**About this exercise:** Reproduce each of the lines below word for word, leaving out the pictures.

(Collected data entries)
● ● ● ● ● ● ●
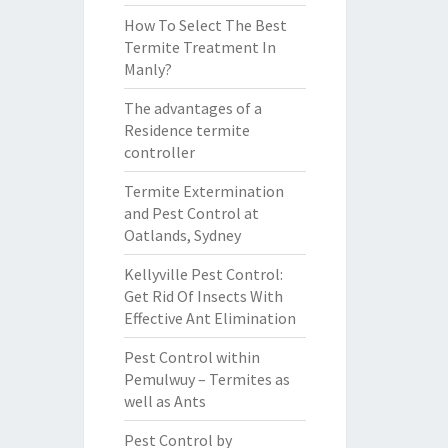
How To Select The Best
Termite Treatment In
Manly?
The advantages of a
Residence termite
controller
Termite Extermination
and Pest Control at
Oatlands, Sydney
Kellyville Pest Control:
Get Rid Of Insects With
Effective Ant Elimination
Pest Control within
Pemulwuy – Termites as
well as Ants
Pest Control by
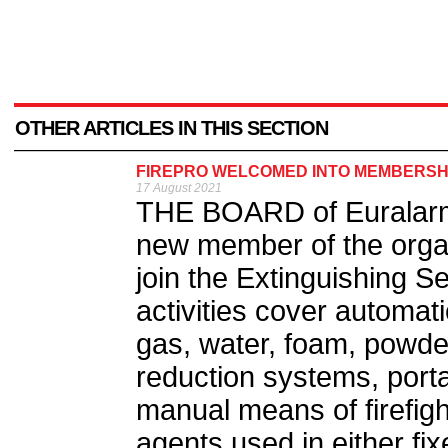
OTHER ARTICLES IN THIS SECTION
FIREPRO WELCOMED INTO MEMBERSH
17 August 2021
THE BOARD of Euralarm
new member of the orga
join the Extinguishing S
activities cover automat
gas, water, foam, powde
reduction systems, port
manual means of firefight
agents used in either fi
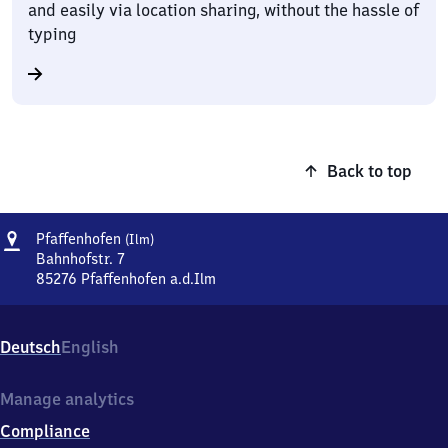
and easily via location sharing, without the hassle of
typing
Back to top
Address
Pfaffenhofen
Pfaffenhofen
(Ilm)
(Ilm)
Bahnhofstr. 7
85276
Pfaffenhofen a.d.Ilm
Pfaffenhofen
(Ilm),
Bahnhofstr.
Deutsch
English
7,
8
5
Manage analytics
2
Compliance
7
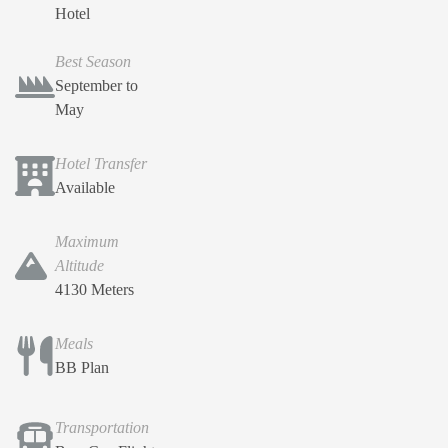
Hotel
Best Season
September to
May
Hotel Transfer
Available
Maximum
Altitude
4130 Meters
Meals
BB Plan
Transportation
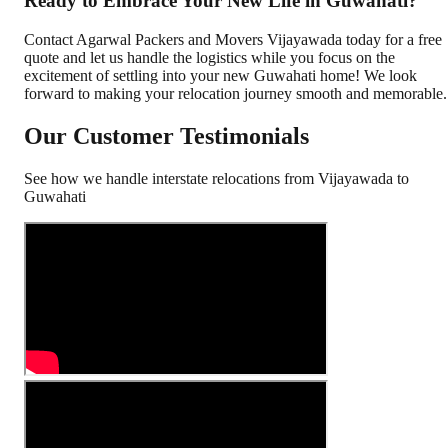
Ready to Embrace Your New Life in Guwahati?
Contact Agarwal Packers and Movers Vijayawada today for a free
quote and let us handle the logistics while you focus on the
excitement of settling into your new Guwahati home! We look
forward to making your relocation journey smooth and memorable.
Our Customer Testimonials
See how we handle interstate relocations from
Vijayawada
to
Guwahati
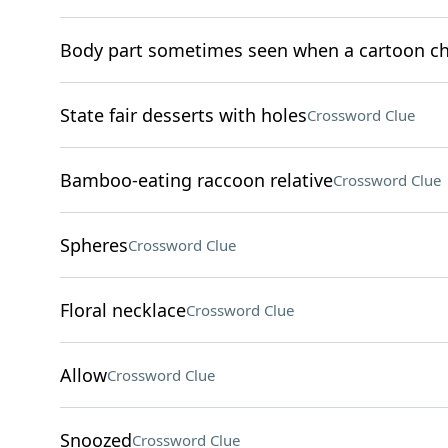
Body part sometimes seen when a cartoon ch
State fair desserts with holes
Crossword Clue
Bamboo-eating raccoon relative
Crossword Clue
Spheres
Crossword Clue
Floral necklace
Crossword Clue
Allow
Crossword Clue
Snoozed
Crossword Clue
● ● ● ● ● ● ●
**Task result:**
How To Select The Best
Termite Treatment In
Manly?
The advantages of a
Residence termite
controller
Termite Extermination
and Pest Control at
Oatlands, Sydney
Kellyville Pest Control:
Get Rid Of Insects With
Effective Ant Elimination
Pest Control within
Pemulwuy – Termites as
well as Ants
Pest Control by
OTHER ARTICLES IN THIS SECTION
FIREPRO WELCOMED INTO MEMBERSH
17 August 2021
THE BOARD of Euralarm
new member of the orga
join the Extinguishing S
activities cover automat
gas, water, foam, powde
reduction systems, port
manual means of firefight
agents used in either fi
and easily via location sharing, without the hassle of
typing
Back to top
Address
Pfaffenhofen
Pfaffenhofen
(Ilm)
(Ilm)
Bahnhofstr. 7
85276
Pfaffenhofen a.d.Ilm
Pfaffenhofen
(Ilm),
Bahnhofstr.
Deutsch
English
7,
8
5
Manage analytics
2
Compliance
7
Hotel
Best Season
September to
May
Hotel Transfer
Available
Maximum
Altitude
4130 Meters
Meals
BB Plan
Transportation
Ready to Embrace Your New Life in Guwahati?
Contact Agarwal Packers and Movers Vijayawada today for a free
quote and let us handle the logistics while you focus on the
excitement of settling into your new Guwahati home! We look
forward to making your relocation journey smooth and memorable.
Our Customer Testimonials
See how we handle interstate relocations from
Vijayawada
to
Guwahati
Body part sometimes seen when a cartoon ch
State fair desserts with holes
Crossword Clue
Bamboo-eating raccoon relative
Crossword Clue
Spheres
Crossword Clue
Floral necklace
Crossword Clue
Allow
Crossword Clue
Snoozed
Crossword Clue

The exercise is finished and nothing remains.